# Funny Dog Pictures!



## Apdfranklin (Jun 23, 2008)

Does anyone have any funny pictures of the their dogs.. if so post them up!


----------



## rannmiller (Jun 27, 2008)

Cricket likes to wink at me









Pennywise stole my glasses.


----------



## Apdfranklin (Jun 23, 2008)

I love the one with the glasses... Its classic!


----------



## fostermom (Jul 4, 2008)

We foster for a rescue. Here is my golden in a "puppy sandwich"


----------



## Apdfranklin (Jun 23, 2008)

Is that actually 3 dogs in the first picture? :smile:


----------



## fostermom (Jul 4, 2008)

GreenDog said:


> Is that actually 3 dogs in the first picture? :smile:


Yes. He isn't squishing the puppy, it is under his ear. He adores when we have foster puppies in the house. LOL.

Here is a better angle:


----------



## Apdfranklin (Jun 23, 2008)

What a great picture.


----------



## Kalina174 (Jul 15, 2008)

*Simle!*

Daddy and his baby have the same expression...lol.
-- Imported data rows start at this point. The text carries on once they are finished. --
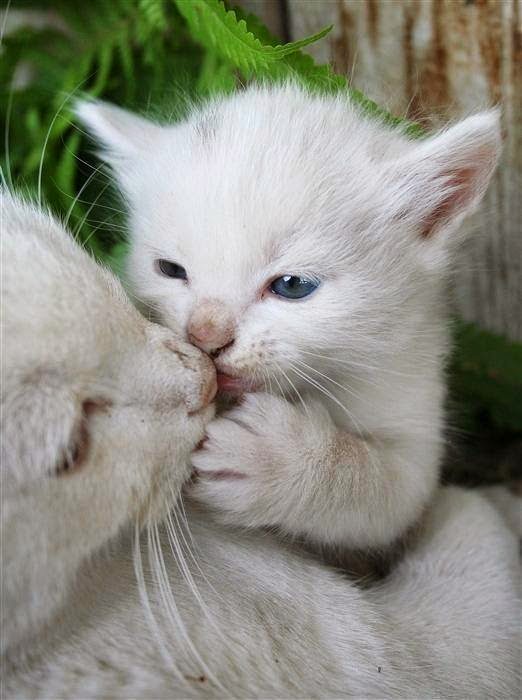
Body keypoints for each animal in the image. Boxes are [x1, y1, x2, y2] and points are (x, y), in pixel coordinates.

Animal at [78, 83, 500, 552]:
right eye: (170, 270)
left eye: (293, 285)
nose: (205, 335)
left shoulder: (415, 398)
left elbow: (384, 490)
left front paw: (280, 459)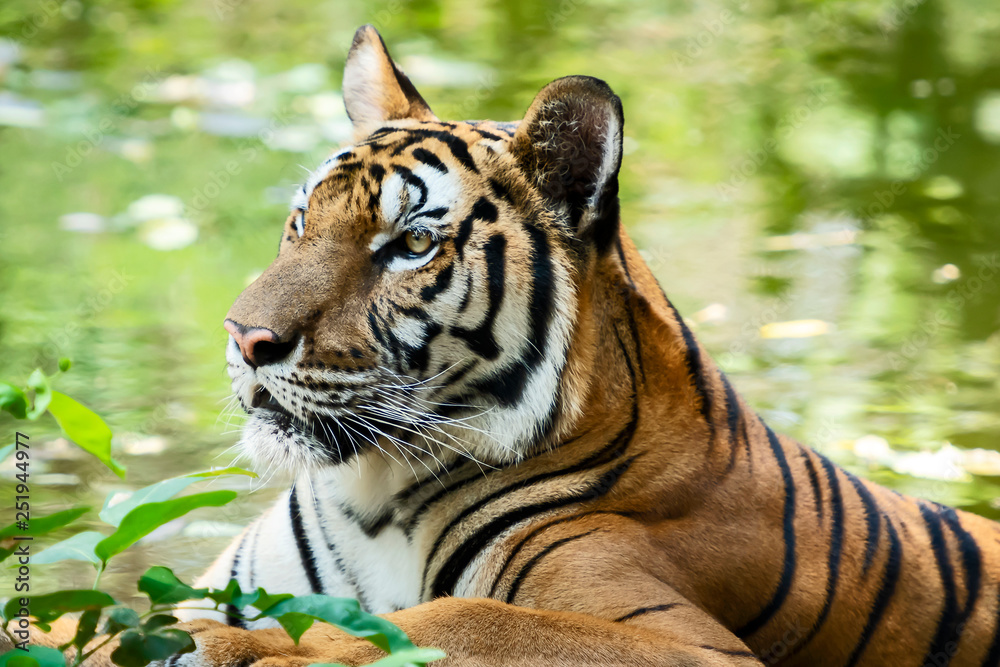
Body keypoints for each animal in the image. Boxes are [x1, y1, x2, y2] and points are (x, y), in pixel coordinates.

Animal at [17, 23, 1000, 667]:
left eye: (411, 243)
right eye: (300, 221)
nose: (246, 337)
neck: (372, 494)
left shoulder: (685, 644)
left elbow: (452, 620)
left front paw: (229, 642)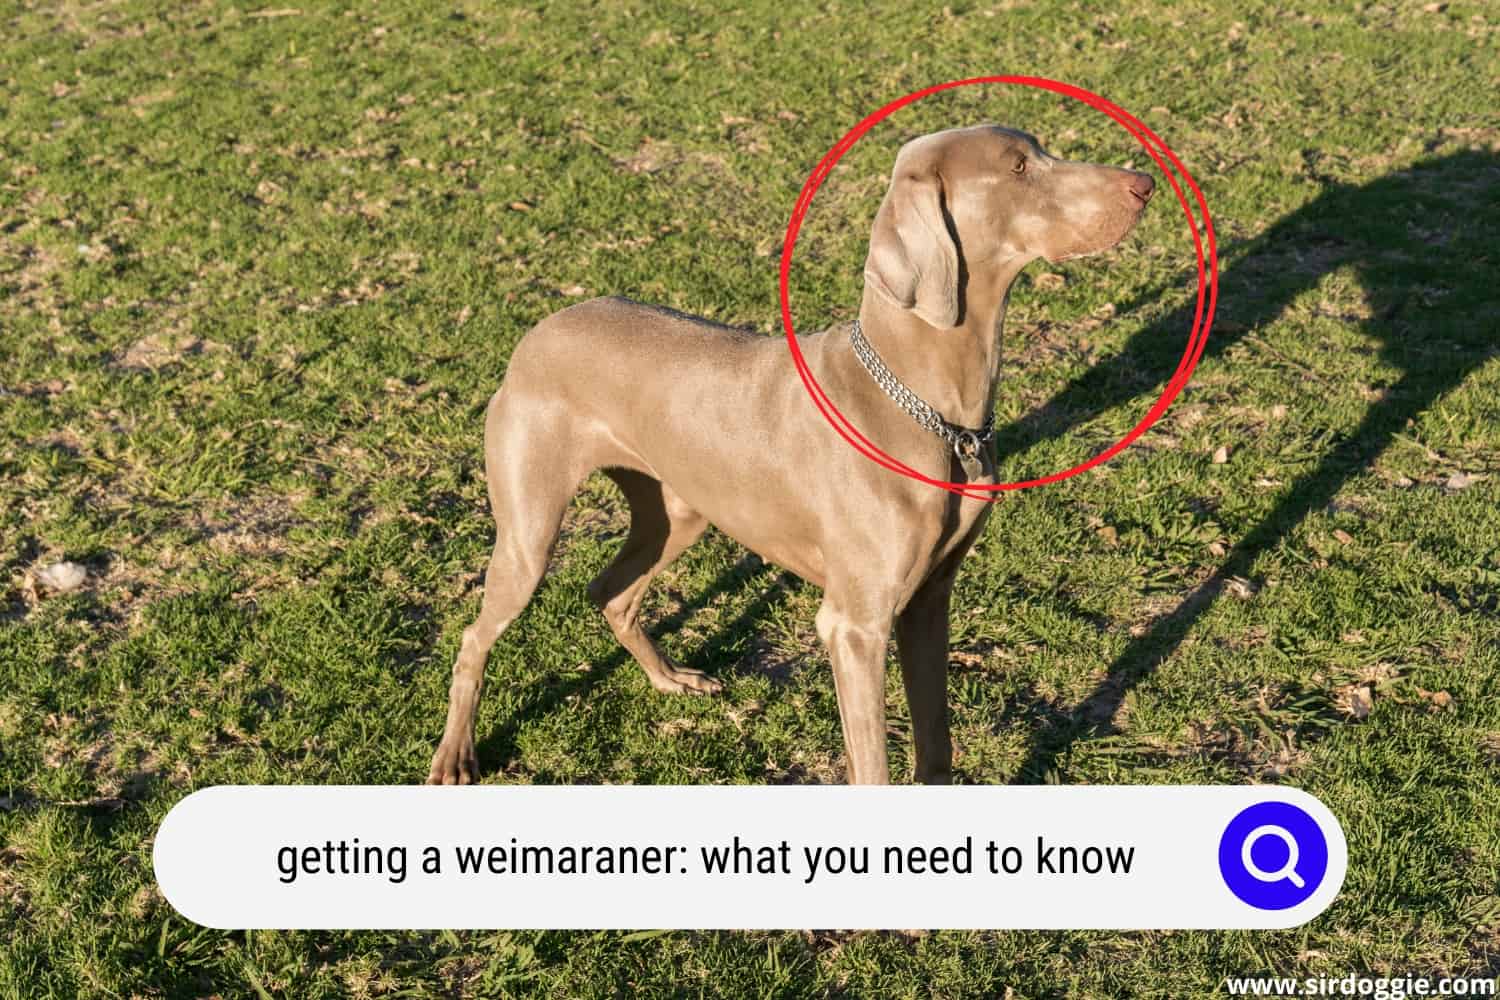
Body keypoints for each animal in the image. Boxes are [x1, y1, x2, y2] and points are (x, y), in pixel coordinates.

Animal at [429, 122, 1152, 779]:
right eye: (1019, 168)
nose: (1144, 182)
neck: (931, 410)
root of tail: (539, 328)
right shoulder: (855, 626)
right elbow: (872, 767)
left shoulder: (928, 600)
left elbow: (936, 745)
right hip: (530, 531)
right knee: (475, 636)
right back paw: (455, 754)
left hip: (678, 510)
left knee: (611, 591)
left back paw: (670, 679)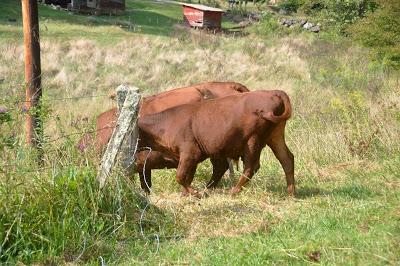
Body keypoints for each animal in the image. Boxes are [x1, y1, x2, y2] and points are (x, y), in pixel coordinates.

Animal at [138, 90, 294, 196]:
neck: (165, 124)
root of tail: (274, 92)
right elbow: (187, 176)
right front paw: (188, 194)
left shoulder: (190, 152)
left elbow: (180, 176)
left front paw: (195, 193)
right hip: (275, 136)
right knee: (287, 158)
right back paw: (291, 193)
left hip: (253, 139)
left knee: (251, 166)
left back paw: (233, 191)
And there is Jass being cuddly. lol


----------



## domari (Jun 17, 2008)

When Abby was a puppy she liked to sleep with her head in my husbands stinky shoes.


----------



## Apdfranklin (Jun 23, 2008)

This looks like one of my JRT's but usually he is looking for a tennis ball he shoved in my shoe.


----------